Writer-director Christopher Roth, who has clearly watched an awful lot of Godard movies, takes a freewheeling approach to his story. In a succession of very short, fragmented, impressionistic scenes peppered with dozens of intertitles noting dates and places, his characters hop tirelessly and confusingly all over Germany, Europe and even the Middle East for training by Palestinian guerillas, who seem deeply unimpressed by their pupils.

It's only after the first almost accidental killing, around the 90 minute mark, that the film begins to heat up. The real action is all telescoped into the last quarter hour, as Baader is finally run to ground in a garage in Frankfurt and, besieged by dozens of police, comes out with guns blazing a la Butch Cassidy in a deliberately ironic, semi-mythic final act of defiance. At no point is it clear what drives him, apart from some vague posturing about capitalism and Vietnam. He's a rebel without a cause who, if his life had taken a slightly different turn, could have just as easily become a drug dealer or a rock star.

Frank Giering's blank performance casts no light on the character. Though the women are supposed to be mesmerised by his charisma and the production notes speak of his "great love" for fellow-terrorist Gudrun Ensslin (Tonke), none of this is in evidence on screen. Sexist to the point of downright misogyny, he comes across, with his jowly face, moustache and gruff manner, more like a well-fed businessman than a sexy young fireband.

Just as thinly drawn is Baader's nemesis and alter ego: Kurt Krone (Glowna), the Chief of Federal Police. A hardline left-winger with a good deal of sympathy for the rebels' cause, Krone was also ruthless in his pursuit of Baader, pushing for greater police use of computer surveillance technology and an unprecedented encroachment on civil liberties.

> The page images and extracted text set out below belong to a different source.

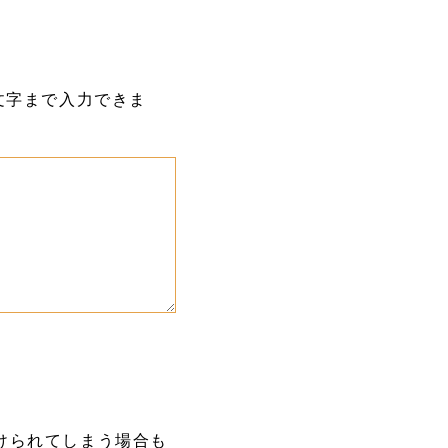
文字まで入力できま
けられてしまう場合も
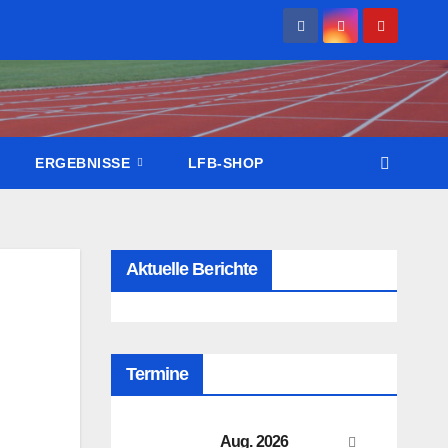
ERGEBNISSE
LFB-SHOP
Aktuelle Berichte
Termine
Aug. 2026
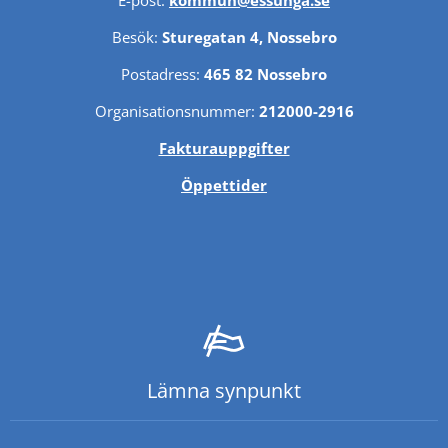
Besök: 
Sturegatan 4, Nossebro
Postadress: 
465 82 Nossebro
Organisationsnummer: 
212000-2916
Fakturauppgifter
Öppettider
Lämna synpunkt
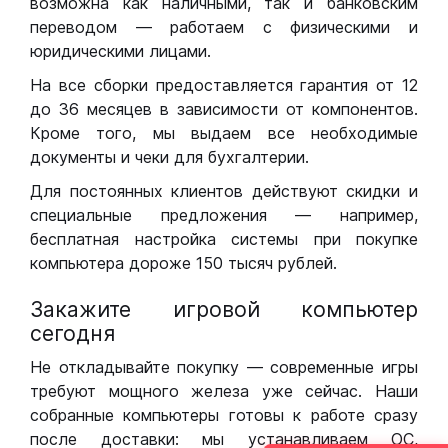
возможна как наличными, так и банковским
переводом — работаем с физическими и
юридическими лицами.
На все сборки предоставляется гарантия от 12
до 36 месяцев в зависимости от компонентов.
Кроме того, мы выдаем все необходимые
документы и чеки для бухгалтерии.
Для постоянных клиентов действуют скидки и
специальные предложения — например,
бесплатная настройка системы при покупке
компьютера дороже 150 тысяч рублей.
Закажите игровой компьютер
сегодня
Не откладывайте покупку — современные игры
требуют мощного железа уже сейчас. Наши
собранные компьютеры готовы к работе сразу
после доставки: мы устанавливаем ОС,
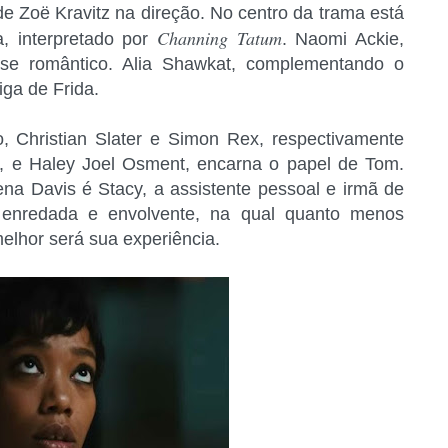
 de Zoë Kravitz na direção. No centro da trama está
Channing Tatum
a, interpretado por
. Naomi Ackie,
esse romântico. Alia Shawkat, complementando o
iga de Frida.
Christian Slater e Simon Rex, respectivamente
, e Haley Joel Osment, encarna o papel de Tom.
ena Davis é Stacy, a assistente pessoal e irmã de
a enredada e envolvente, na qual quanto menos
elhor será sua experiência.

Yet this enigmatic, contradictory character never comes to life, even in a puzzling scene (which may be a dream) where he confronts Baader on a deserted country road before setting him free.

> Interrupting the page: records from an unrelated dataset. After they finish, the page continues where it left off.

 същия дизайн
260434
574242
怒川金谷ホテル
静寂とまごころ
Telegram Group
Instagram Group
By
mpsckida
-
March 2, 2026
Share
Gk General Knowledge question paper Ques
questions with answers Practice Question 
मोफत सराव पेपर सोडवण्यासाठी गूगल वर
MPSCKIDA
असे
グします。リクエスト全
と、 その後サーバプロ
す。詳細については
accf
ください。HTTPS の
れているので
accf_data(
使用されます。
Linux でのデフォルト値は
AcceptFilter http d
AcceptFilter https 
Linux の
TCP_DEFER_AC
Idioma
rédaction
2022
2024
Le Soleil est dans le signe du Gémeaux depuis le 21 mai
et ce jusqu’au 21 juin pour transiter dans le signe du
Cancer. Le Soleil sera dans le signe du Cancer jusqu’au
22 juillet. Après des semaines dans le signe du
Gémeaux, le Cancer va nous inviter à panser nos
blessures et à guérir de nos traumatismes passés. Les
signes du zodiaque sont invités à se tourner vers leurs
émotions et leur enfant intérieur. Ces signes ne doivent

The movie has a strong sense of youth and energy. Made without support from any of Germany's numerous public funding bodies, it doesn't look like a conventional committee film and won the Festival's Alfred Bauer Prize for "a work of particular innovation". And in some ways its rough-edged look and lack of moralising are refreshing. But in the end the movie is too rambling, its dramatic structure too weak, its central character too unfocussed either to engage the emotions or to ignite any kind of debate.

Prod co: 72 Film.
Domestic distributor: Prokino.
Int'l sales: 72 Film.
Prods: Stephan Fruth, Mark Glaeser, Christopher Roth.
Scr: Roth, Moritz von Uslar.
Cinematography: Juuta Pohlmann, Bella Halben.
Prod des: Attila Saygel, Oliver Kroenke, Tobias Nolte.
Ed: Barbara Gies, Roth.
Main cast: Frank Giering, Laura Tonke, Vadim Glowna, Birge Schade.